事業での迅速な撤退と参入を決めるその決断たるやアルノーの企業と感じるところである。
その穏健そうな外見と裏腹に、冷徹かつ攻撃的な買収姿勢があるのも特徴的であり、グッチ買収の際の冷静さは面白い逸話である。
つい1.2時間前に、買収に何千億を動かしたにも関わらず、次に会う人に、冷静沈着に対応し、人間であれば、少し前の興奮は残るものだろうが、そんな様子はまったくなく、いつもと同じであったという。
世界中の店舗も精力的に見て回るが、あの店はどうだったとか、この店はこうだったと実に克明に記憶しているようである。
このあたりも優れた経営者である事が聞こえてくる。
アルノーが好んで使う LVMHの企業理念「創造への情熱」
上記は、アルノーが好んで使う言葉でもあり、LVMHの企業理念であるようだ。またメセナ活動にも積極的に関わっている事も知られる。

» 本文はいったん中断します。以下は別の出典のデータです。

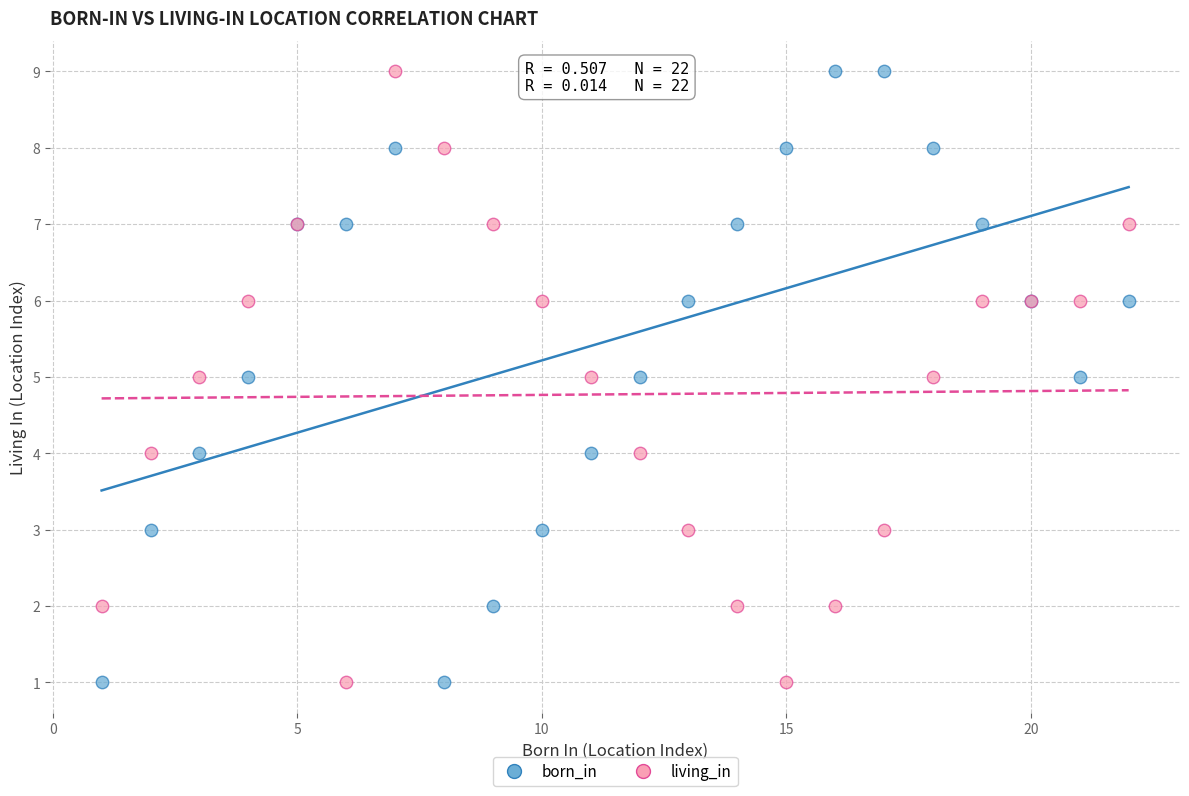

What is the X range (max minus min) for the scatter plot?

21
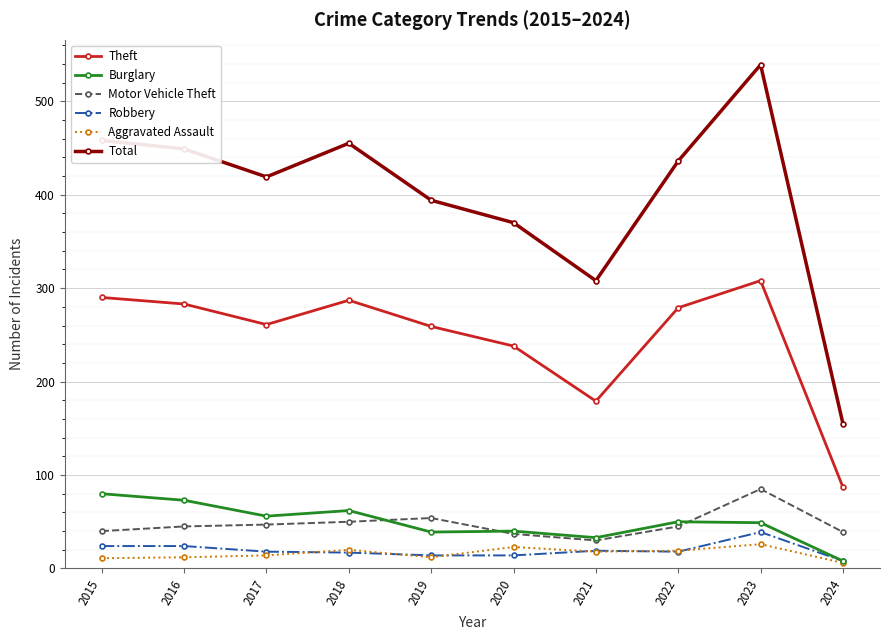

What is the maximum value shown in the chart?

539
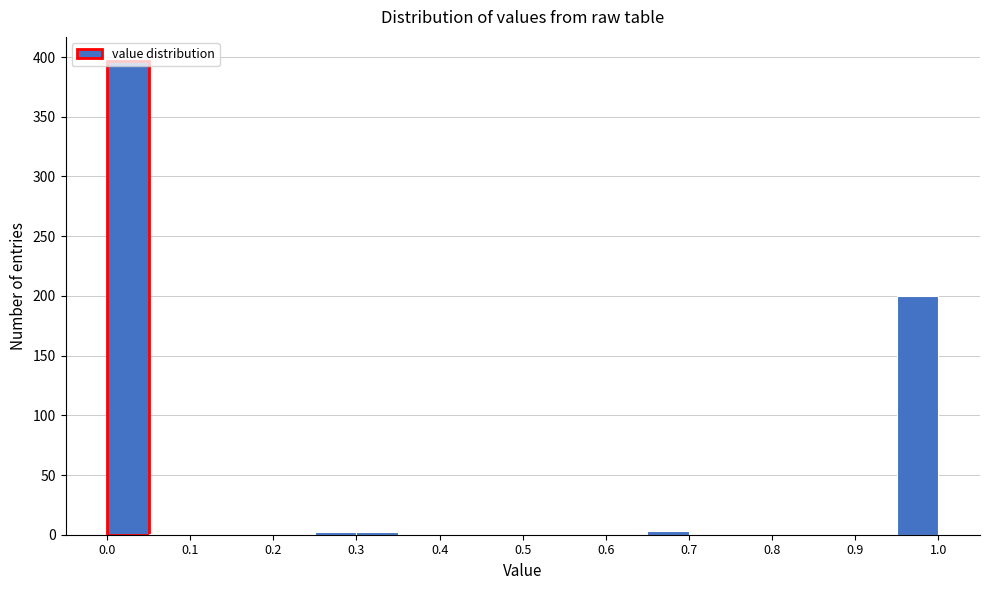

Reading left to right, list every bar in this chart as the range it spans on the x-axis followed by its height. The values are not printed on the chart, so give them approximately, as read against the axis.

0.00 to 0.05: 395
0.05 to 0.10: under 5
0.10 to 0.15: 0
0.15 to 0.20: 0
0.20 to 0.25: 0
0.25 to 0.30: under 5
0.30 to 0.35: under 5
0.35 to 0.40: 0
0.40 to 0.45: 0
0.45 to 0.50: 0
0.50 to 0.55: 0
0.55 to 0.60: 0
0.60 to 0.65: under 5
0.65 to 0.70: under 5
0.70 to 0.75: 0
0.75 to 0.80: under 5
0.80 to 0.85: under 5
0.85 to 0.90: 0
0.90 to 0.95: 0
0.95 to 1.00: 200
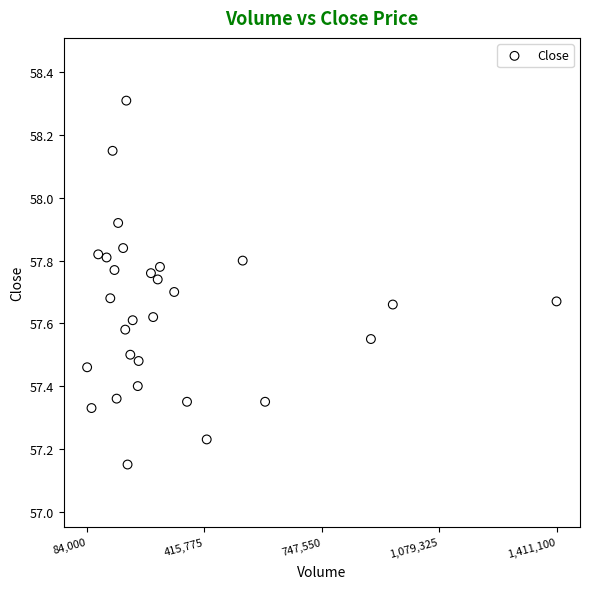

What is the range of Y values (max minus min)?

1.2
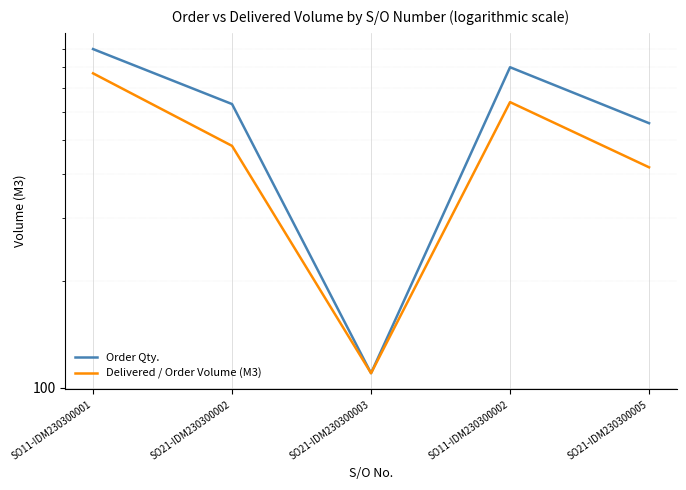

Where is Delivered / Order Volume (M3) nearest to the value 439?

SO21-IDM230300005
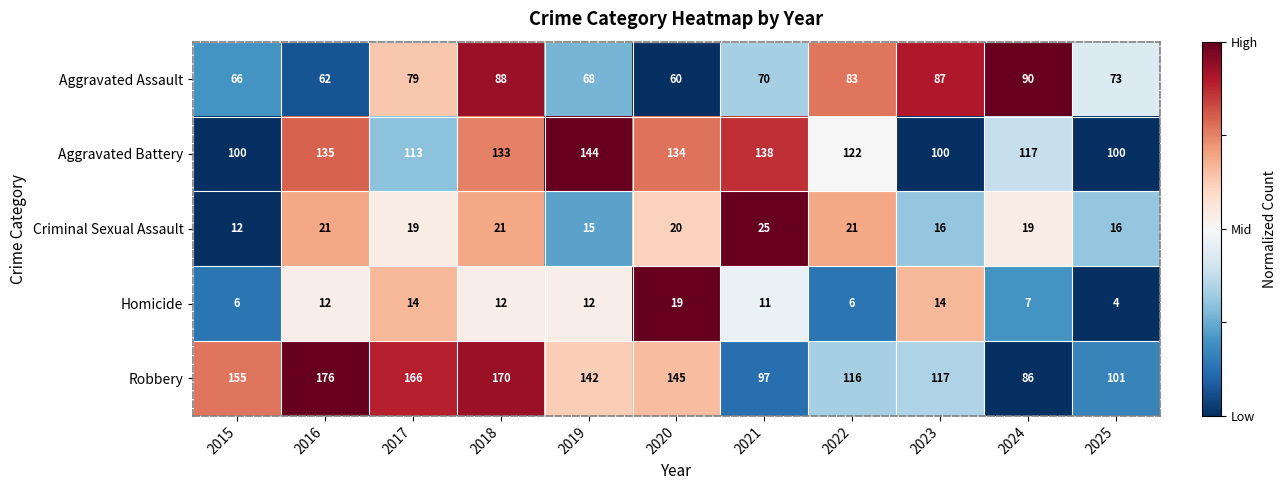

Rank the series by their maximum value, from highest to lowest.

Robbery, Aggravated Battery, Aggravated Assault, Criminal Sexual Assault, Homicide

これについては、各ブランドの顔を立てる事もあるだろう。彼自身の芸術を愛する側面もあり、大きなメリットがあるようだ。
こうした活動はLVMHのイメージを向上させることになり、製品の質の向上につながると見ているようである。
LVMHはアルノーの個人的なセンスが大きく反映されるグループである。アルノーももはや70代に近く、後継者に事業を譲る時期でもある。
情熱や冷静さを永遠に保ち続ける事はできないが、まだしばらくは、政権は続ける事ができる。
傘下ブランドのデザイナー交代を見事に演出するアルノーであるが、自身のグループ総帥の政権交代を上手くできるか、非常に見物である。
その後継者が、アルノーを超える者であるかと言えば、もはやアルノー以上の人物の輩出は難しいと個人的に見ている。
歴史的に見ても、初代の影響力と組織運営は、代が代わる事に、力を失っていくのが大半だからだ。それは企業でもそうだし国家でもそうである。
今後、高級ブランドを率いる事になる後継者は、完成した組織をいかに守り成長させるか、それはアルノーよりも難しい経営に直面する。
LVMHが変わるとすれば、まさにアルノーから誰になるかで大きく変わるだろう。今後が楽しみである。